Hox Genes: Transcription factors influencing the morphology of bilateral organisms.
Types of Gene Expression Regulation
Pre-transcriptional (e.g., acetylation and methylation).
Transcription (most preferred): Involves promoters, transcription factors, enhancers, and silencers.
Post-transcriptional: Unique to Eukaryotes, utilizes mRNA processing.
Pre-Translation: Prevents or delays the translation of mRNA.
Post-Translation: Involves tagging proteins for degradation or functionally altering them.
Transcriptional Control
Most genes are OFF by default, requiring the binding of transcription factors to promoters for activation.
General Transcription Factors (TFs): Basal transcription apparatus required for transcription initiation.
Steps of Basal Transcription Apparatus Action:
TFIID: Binds to the promoter (TATAAA sequence).
TFIIB: Ensures proper alignment of TFIID.
TFIIF: Links TFIID to RNA polymerase.
TFIIE/TFIIH: Enhances RNA polymerase performance, assisting in DNA denaturation.
Specific Transcription Factors
Regulate specialized cellular processes, necessitating additional regulatory sequences.
Distant Control Elements: Can influence transcription through DNA bending; enhancers and silencers involved in regulation.
Study Tips and Practice
Distinguish regulated processes: Identify and differentiate pretranscriptional, posttranscriptional, and post-translational modifications.
Example questions addressing mechanisms, significance, and consequences of different types of regulation in the context of the lac and trp operons.
Example Fill-in-the-Blanks
Allolactose formation is caused by the presence of (lactose).

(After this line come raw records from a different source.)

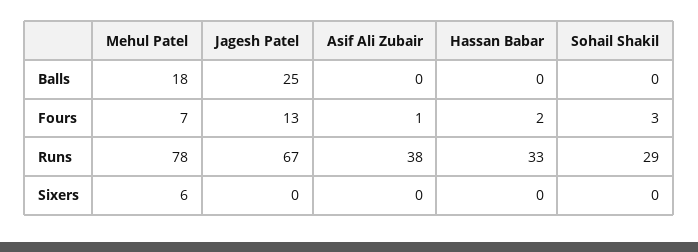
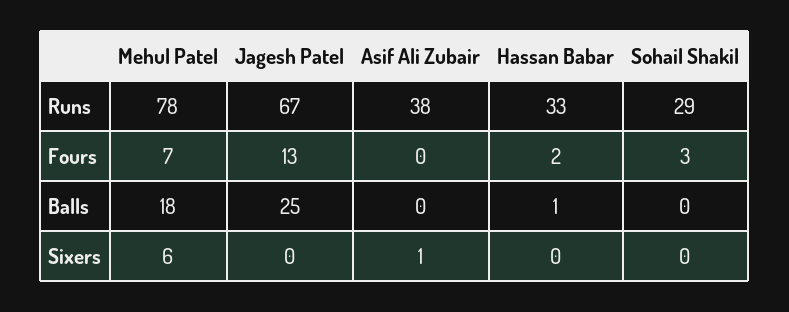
Hassan Babar, Balls: 0 -> 1
Asif Ali Zubair, Fours: 1 -> 0
Asif Ali Zubair, Sixers: 0 -> 1

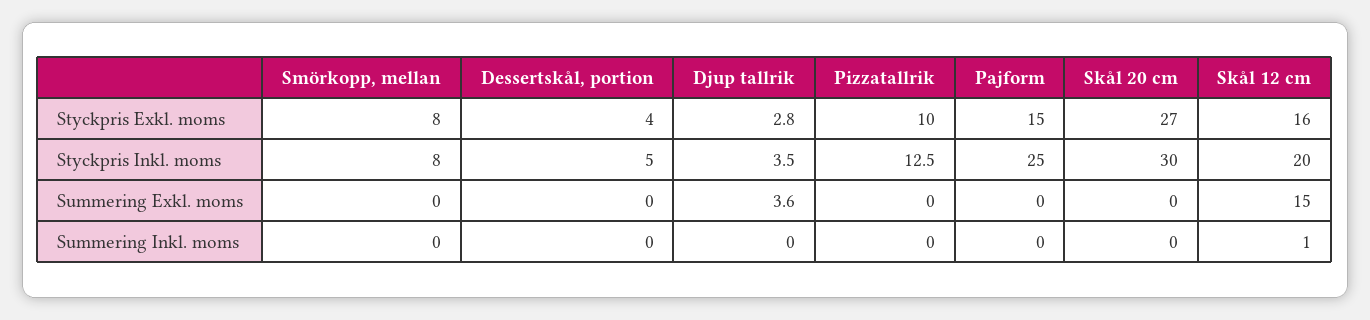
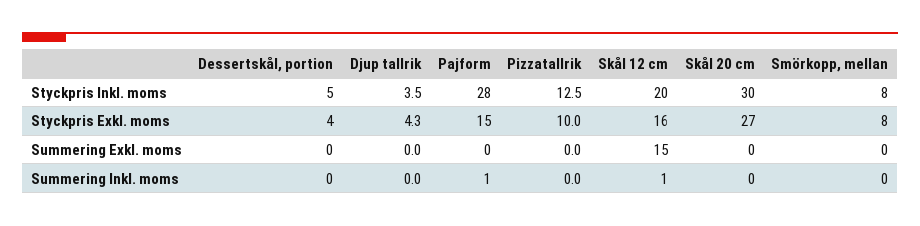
Djup tallrik, Styckpris Exkl. moms: 2.8 -> 4.3
Pajform, Styckpris Inkl. moms: 25 -> 28
Djup tallrik, Summering Exkl. moms: 3.6 -> 0
Pajform, Summering Inkl. moms: 0 -> 1

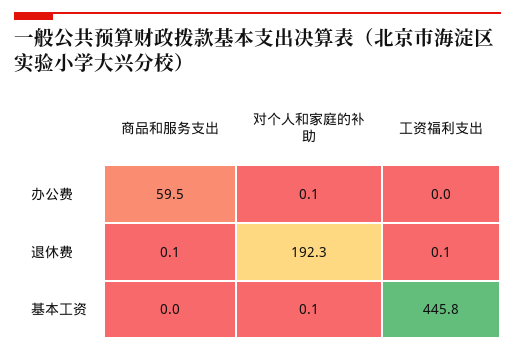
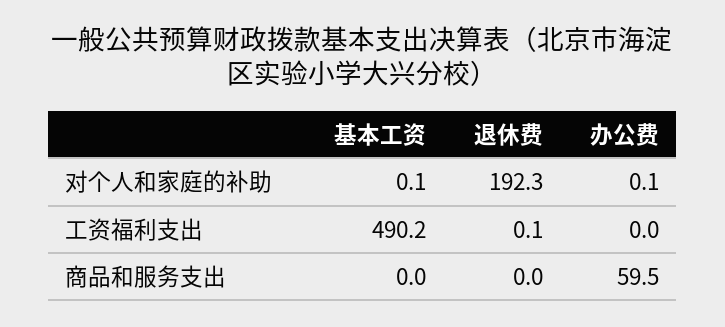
商品和服务支出, 退休费: 0.1 -> 0
工资福利支出, 基本工资: 445.8 -> 490.2

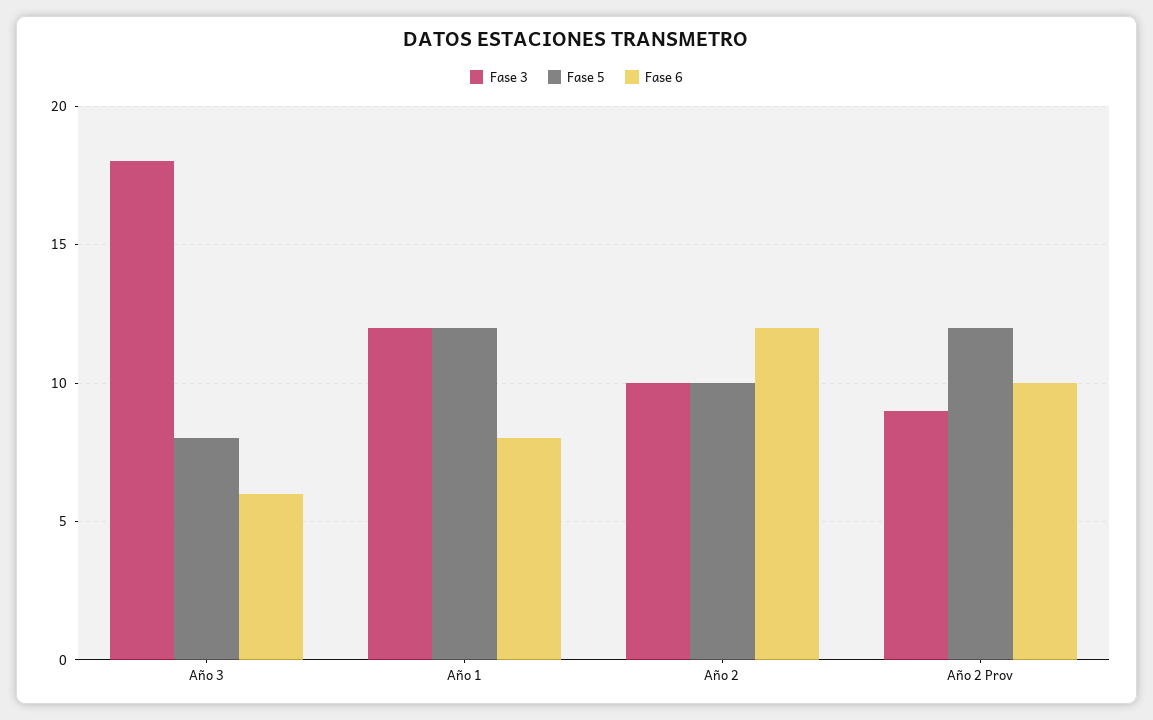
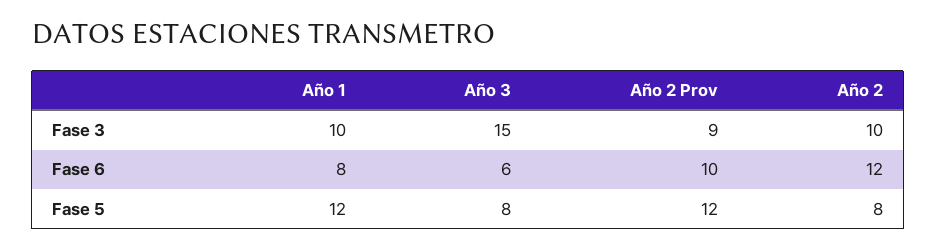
Fase 3, Año 3: 18 -> 15
Fase 3, Año 1: 12 -> 10
Fase 5, Año 2: 10 -> 8

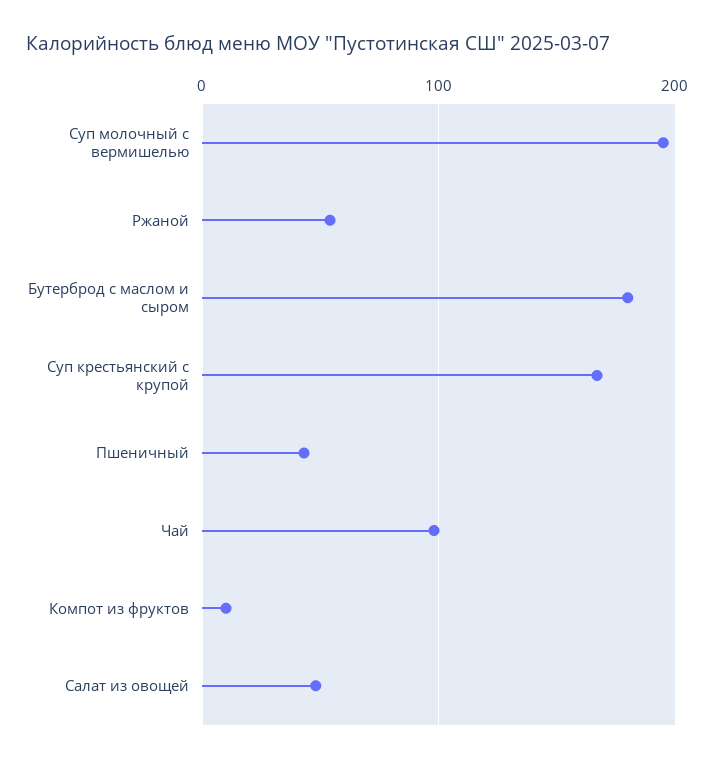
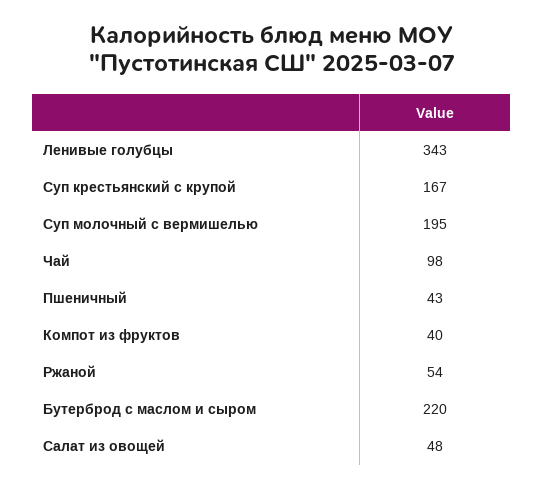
Бутерброд с маслом и сыром: 180 -> 220
Компот из фруктов: 10 -> 40
Ленивые голубцы: none -> 343

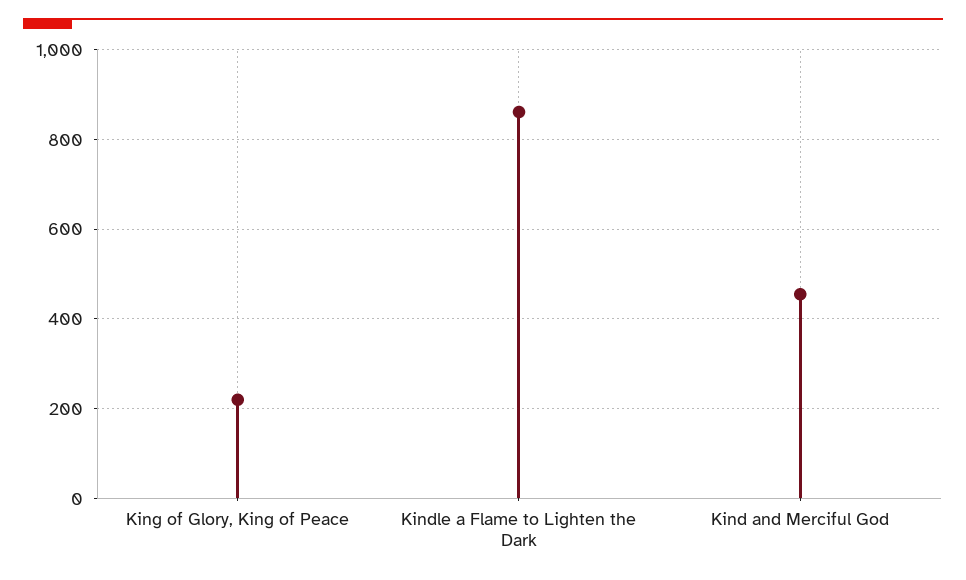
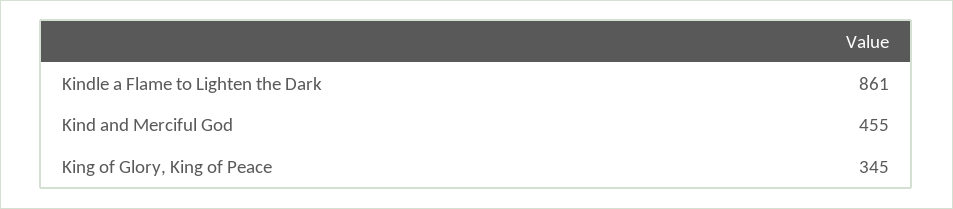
King of Glory, King of Peace: 220 -> 345

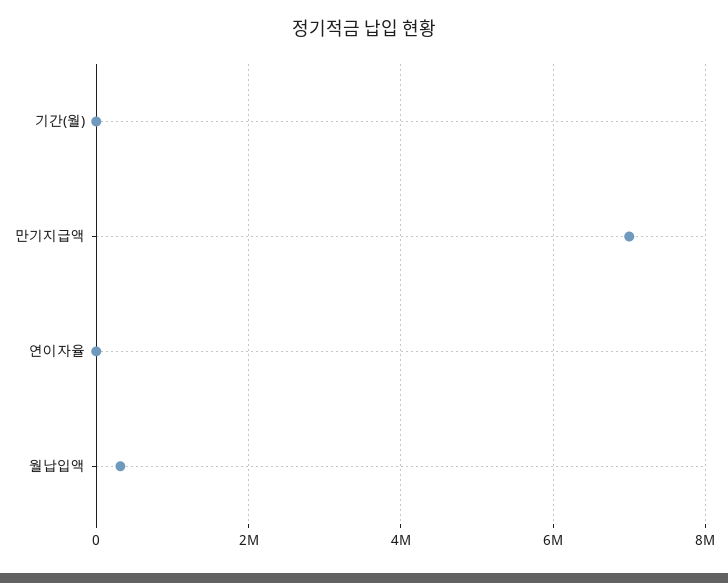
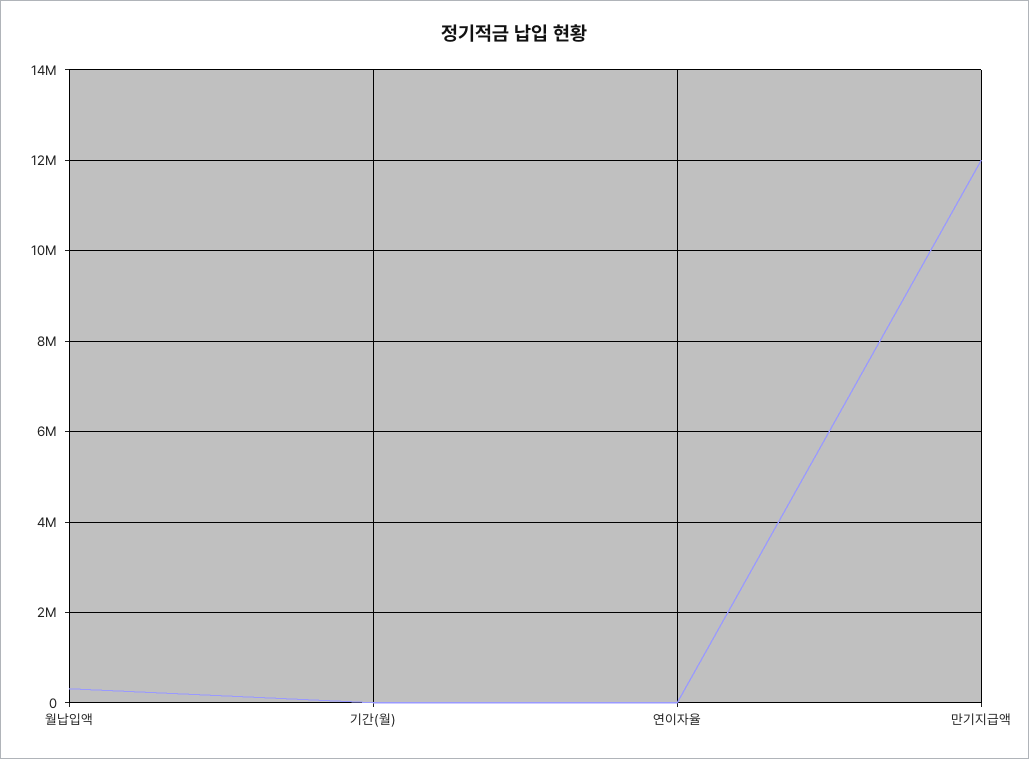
만기지급액: 7000000 -> 12000000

This molecule is an (inducer) that will cause the (repressor) to change its shape and be released from the (operator). This will cause (transcription) to occur. This is an example of (negative regulation).
Review of Scenarios
Glucose's influence on lac operon: High levels reduce cAMP, affecting CAP binding and transcription efficiency.
Conditions favoring lac operon expression: Lactose present, glucose absent (allows maximal operon activity).